In these proceedings, Torrence’s parole eligibility claim did not ripen until the South
Carolina DPPPS changed his parole eligibility status in June 2004, approximately two
months after his original state postconviction proceedings became final. Accordingly,
Torrence could not exhaust the parole eligibility claim before filing his initial § 2254
petition in March 2005. Nevertheless, Torrence included the parole eligibility claim in his
initial § 2254 petition and explained therein that he was simultaneously pursuing
7
exhaustion of that claim in the South Carolina courts. In order to have all his federal habeas
corpus claims decided at once and to avoid running afoul of AEDPA’s limitations period
on the exhausted claims, Torrence moved in the district court for a stay and abeyance of
his § 2254 petition pending exhaustion of the parole eligibility claim in the ongoing state
proceedings. The district court, however, denied Torrence’s motion for a stay and
abeyance without recognizing or assessing the stay-and-abeyance procedure specified by
the Supreme Court in Rhines. The Rhines decision was issued in March 2005, six months
prior to the district court’s denial of Torrence’s motion for a stay and abeyance.
Because the district court denied his request for a stay and abeyance, Torrence
maintains that he had no choice but to dismiss his unexhausted parole eligibility claim and
proceed in the district court with his exhausted claims. Otherwise, the statute of limitations
would have expired as to his exhausted claims. Torrence thus faced the very problem that
the Rhines Court wished to avoid — “the risk of forever losing [an] opportunity for any
federal review of [] unexhausted claims” because of AEDPA’s limitations period.
See 544
U.S. at 275. In such cases, “the petitioner’s interest in obtaining federal review of his
claims outweighs the competing interests in finality and speedy resolution of federal
petitions.”
Id. at 278.
Torrence diligently attempted to avoid piecemeal litigation by including all of his
claims in his first § 2254 petition and moving for a stay and abeyance. In these
circumstances — where the parole eligibility claim did not ripen until 2004, the claim may
be meritorious, and it was promptly included in the initial § 2254 petition — the district
court likely erred in denying the stay-and-abeyance motion. Accordingly, we are satisfied
8
that Torrence has not abused the writ and that his second-in-time petition is not “second or
successive” within the meaning of § 2244(b)(3). Cf.

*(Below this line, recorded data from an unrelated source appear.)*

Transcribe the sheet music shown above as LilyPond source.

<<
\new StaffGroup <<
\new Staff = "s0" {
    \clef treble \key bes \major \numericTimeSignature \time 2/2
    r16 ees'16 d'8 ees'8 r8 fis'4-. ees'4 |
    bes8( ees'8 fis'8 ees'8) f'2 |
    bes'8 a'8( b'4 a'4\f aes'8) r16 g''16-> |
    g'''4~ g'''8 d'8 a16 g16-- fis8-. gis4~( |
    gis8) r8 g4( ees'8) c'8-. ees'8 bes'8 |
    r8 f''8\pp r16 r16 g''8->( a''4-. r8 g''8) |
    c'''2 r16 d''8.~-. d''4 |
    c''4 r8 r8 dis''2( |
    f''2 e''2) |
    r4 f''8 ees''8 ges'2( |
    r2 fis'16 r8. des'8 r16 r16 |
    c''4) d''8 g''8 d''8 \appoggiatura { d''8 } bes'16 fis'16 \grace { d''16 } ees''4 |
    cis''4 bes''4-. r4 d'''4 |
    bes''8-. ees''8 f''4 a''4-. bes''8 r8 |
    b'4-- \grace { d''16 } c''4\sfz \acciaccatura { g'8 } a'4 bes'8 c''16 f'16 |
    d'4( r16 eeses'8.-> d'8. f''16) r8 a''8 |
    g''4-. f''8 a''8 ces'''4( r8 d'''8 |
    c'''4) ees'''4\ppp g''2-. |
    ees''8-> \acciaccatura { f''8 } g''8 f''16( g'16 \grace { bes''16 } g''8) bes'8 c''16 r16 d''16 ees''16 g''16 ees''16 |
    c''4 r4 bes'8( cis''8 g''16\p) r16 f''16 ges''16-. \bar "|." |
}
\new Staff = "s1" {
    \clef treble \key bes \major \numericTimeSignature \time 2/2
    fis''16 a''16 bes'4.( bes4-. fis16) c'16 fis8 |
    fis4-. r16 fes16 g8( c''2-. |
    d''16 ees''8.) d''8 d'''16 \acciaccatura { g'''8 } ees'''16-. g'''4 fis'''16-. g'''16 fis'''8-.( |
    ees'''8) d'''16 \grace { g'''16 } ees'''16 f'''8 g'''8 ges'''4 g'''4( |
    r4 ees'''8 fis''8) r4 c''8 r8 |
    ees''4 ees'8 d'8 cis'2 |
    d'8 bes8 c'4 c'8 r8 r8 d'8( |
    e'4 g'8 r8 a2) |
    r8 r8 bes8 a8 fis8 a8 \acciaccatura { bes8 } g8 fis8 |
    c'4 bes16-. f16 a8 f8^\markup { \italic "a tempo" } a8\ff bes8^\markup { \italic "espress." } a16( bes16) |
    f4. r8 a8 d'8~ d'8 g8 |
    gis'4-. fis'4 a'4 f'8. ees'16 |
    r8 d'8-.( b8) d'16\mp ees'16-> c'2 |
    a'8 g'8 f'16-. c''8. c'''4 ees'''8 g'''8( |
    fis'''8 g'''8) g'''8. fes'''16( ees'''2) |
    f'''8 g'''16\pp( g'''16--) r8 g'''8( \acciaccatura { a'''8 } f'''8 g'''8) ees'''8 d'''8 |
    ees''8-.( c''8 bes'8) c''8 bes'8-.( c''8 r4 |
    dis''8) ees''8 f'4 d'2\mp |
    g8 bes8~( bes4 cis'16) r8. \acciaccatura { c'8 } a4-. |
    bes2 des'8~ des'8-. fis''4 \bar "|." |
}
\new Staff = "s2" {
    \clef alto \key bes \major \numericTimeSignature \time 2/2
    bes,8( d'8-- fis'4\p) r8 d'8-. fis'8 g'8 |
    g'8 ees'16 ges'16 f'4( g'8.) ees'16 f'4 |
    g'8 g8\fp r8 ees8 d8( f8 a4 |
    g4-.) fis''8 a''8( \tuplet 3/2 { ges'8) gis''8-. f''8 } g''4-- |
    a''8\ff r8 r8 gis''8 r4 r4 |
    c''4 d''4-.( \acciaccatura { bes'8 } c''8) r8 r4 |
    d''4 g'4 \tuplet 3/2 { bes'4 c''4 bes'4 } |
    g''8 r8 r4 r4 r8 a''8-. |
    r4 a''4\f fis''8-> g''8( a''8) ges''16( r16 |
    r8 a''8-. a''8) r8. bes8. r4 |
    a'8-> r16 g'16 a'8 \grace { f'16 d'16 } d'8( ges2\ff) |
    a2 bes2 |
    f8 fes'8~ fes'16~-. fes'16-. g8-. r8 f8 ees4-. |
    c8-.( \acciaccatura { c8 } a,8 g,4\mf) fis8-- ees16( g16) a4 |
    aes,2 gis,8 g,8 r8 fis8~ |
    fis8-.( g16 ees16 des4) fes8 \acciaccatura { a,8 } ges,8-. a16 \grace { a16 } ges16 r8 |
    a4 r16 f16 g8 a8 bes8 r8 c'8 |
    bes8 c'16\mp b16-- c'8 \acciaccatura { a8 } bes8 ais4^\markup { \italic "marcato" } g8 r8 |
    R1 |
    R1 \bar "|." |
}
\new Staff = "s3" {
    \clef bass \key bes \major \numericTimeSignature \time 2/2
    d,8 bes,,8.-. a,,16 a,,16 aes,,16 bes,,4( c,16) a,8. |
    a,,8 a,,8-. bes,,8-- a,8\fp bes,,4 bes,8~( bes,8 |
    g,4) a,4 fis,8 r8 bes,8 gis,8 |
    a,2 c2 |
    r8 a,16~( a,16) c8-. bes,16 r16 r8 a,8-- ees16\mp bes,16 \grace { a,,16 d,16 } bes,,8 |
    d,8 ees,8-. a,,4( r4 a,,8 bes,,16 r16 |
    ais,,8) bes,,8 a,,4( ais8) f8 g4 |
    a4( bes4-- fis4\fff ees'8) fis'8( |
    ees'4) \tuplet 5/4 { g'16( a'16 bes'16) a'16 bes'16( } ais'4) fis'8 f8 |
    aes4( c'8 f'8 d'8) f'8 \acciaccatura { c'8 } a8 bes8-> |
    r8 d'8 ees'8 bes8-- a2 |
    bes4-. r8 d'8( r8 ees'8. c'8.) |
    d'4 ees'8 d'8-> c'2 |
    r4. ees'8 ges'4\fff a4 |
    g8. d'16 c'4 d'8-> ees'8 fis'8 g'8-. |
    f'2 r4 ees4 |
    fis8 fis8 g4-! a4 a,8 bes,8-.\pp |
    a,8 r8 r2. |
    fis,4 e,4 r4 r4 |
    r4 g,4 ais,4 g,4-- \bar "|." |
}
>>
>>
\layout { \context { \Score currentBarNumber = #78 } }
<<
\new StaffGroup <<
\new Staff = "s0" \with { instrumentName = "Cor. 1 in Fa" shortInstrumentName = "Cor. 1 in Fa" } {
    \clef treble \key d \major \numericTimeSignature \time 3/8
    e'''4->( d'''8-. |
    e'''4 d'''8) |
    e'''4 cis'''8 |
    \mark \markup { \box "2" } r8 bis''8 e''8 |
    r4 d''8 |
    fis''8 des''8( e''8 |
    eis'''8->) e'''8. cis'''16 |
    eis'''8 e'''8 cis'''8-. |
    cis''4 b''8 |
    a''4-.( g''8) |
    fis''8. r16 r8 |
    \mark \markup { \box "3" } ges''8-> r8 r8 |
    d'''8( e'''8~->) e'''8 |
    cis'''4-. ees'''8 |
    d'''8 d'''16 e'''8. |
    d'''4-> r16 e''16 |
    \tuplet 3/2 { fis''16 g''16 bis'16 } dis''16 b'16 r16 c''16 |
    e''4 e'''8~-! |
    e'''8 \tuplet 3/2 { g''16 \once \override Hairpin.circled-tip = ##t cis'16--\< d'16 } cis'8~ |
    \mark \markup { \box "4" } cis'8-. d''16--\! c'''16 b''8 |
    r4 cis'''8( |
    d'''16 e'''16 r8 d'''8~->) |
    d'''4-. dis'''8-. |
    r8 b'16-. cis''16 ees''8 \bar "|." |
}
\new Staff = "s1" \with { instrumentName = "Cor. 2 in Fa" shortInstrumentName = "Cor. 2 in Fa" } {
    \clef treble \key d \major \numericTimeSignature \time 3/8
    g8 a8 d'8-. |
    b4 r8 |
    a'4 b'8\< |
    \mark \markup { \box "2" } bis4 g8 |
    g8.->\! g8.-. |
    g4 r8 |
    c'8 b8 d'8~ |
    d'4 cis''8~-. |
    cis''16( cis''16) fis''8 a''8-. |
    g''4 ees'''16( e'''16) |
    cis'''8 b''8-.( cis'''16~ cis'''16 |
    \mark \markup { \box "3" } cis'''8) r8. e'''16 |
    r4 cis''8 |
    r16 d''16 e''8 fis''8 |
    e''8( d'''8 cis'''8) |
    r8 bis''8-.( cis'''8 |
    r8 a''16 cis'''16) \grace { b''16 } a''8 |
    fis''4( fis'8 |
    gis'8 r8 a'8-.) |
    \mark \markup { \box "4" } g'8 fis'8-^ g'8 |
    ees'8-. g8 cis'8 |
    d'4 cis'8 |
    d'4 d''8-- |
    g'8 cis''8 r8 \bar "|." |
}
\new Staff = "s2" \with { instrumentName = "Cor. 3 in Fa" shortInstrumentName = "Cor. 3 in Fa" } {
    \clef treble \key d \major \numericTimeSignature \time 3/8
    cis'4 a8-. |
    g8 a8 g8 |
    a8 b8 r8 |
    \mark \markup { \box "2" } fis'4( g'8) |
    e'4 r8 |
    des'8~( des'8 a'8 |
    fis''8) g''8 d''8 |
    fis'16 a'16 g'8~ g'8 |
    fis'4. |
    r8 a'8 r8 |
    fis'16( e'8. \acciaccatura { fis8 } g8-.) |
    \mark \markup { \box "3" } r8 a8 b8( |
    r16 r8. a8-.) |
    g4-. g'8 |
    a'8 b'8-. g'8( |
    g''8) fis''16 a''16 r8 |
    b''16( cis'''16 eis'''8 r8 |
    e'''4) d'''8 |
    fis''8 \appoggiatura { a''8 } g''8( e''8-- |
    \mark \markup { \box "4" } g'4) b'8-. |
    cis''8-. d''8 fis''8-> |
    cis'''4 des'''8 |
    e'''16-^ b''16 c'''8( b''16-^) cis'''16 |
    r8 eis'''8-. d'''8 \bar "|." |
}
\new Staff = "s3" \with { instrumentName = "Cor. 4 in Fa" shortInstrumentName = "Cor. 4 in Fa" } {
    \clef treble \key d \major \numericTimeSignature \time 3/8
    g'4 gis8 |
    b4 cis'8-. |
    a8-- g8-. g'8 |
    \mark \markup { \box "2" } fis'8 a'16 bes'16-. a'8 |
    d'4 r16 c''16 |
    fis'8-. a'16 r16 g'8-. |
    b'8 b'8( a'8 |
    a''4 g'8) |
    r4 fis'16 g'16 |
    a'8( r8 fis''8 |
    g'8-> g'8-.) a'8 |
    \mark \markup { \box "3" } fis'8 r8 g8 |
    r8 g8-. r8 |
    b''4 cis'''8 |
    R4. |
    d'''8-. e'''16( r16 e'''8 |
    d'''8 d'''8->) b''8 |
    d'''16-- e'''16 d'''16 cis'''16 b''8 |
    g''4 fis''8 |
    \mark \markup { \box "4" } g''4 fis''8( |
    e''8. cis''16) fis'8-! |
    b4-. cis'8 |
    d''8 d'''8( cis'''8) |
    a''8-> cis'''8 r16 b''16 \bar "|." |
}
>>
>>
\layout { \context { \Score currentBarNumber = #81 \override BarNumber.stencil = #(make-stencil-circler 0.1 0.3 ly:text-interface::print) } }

Martinez-Villareal, 523 U.S. at 644
(“[N]one of our cases . . . have ever suggested that a prisoner whose habeas petition was
dismissed for failure to exhaust state remedies, and who then did exhaust those remedies
and returned to federal court, was by such action filing a successive petition.”). Torrence
therefore does not need this Court’s authorization to file the § 2254 petition, and his
§ 2244(b) motion is unnecessary.
III.
Pursuant to the foregoing, Torrence’s motion for leave to file a second or successive
28 U.S.C. § 2254 petition is denied as unnecessary.